[Document images with source code]

━━━━━━━━━━━━━━━━━━━━━━━━━━━━━━

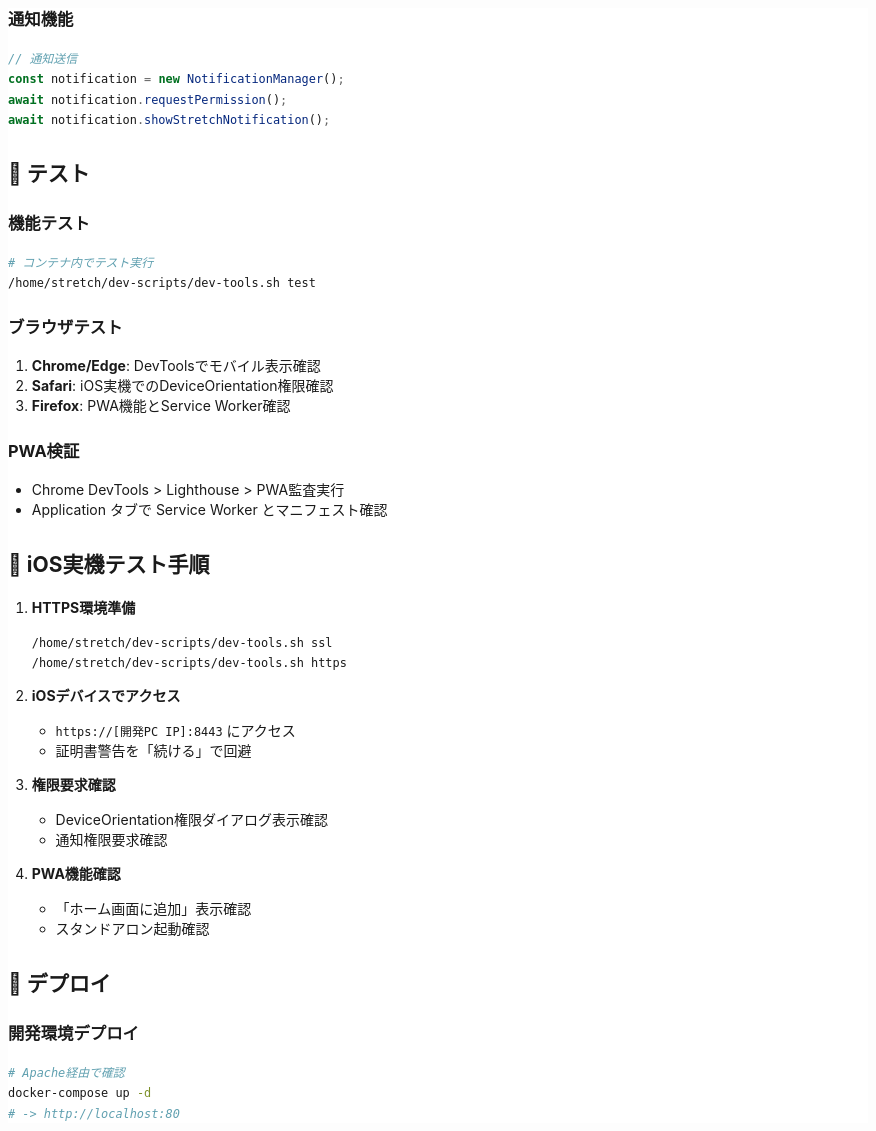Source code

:### 通知機能
```javascript
// 通知送信
const notification = new NotificationManager();
await notification.requestPermission();
await notification.showStretchNotification();
```

## 🧪 テスト

### 機能テスト
```bash
# コンテナ内でテスト実行
/home/stretch/dev-scripts/dev-tools.sh test
```

### ブラウザテスト
1. **Chrome/Edge**: DevToolsでモバイル表示確認
2. **Safari**: iOS実機でのDeviceOrientation権限確認
3. **Firefox**: PWA機能とService Worker確認

### PWA検証
- Chrome DevTools > Lighthouse > PWA監査実行
- Application タブで Service Worker とマニフェスト確認

## 📱 iOS実機テスト手順

1. **HTTPS環境準備**
   ```bash
   /home/stretch/dev-scripts/dev-tools.sh ssl
   /home/stretch/dev-scripts/dev-tools.sh https
   ```

2. **iOSデバイスでアクセス**
   - `https://[開発PC IP]:8443` にアクセス
   - 証明書警告を「続ける」で回避

3. **権限要求確認**
   - DeviceOrientation権限ダイアログ表示確認
   - 通知権限要求確認

4. **PWA機能確認**
   - 「ホーム画面に追加」表示確認
   - スタンドアロン起動確認

## 🚀 デプロイ

### 開発環境デプロイ
```bash
# Apache経由で確認
docker-compose up -d
# -> http://localhost:80
```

━━━━━━━━━━━━━━━━━━━━━━━━━━━━━━

Working through the records, find each line containing the word "await" and copy it.

- Final answer -
await notification.requestPermission();
await notification.showStretchNotification();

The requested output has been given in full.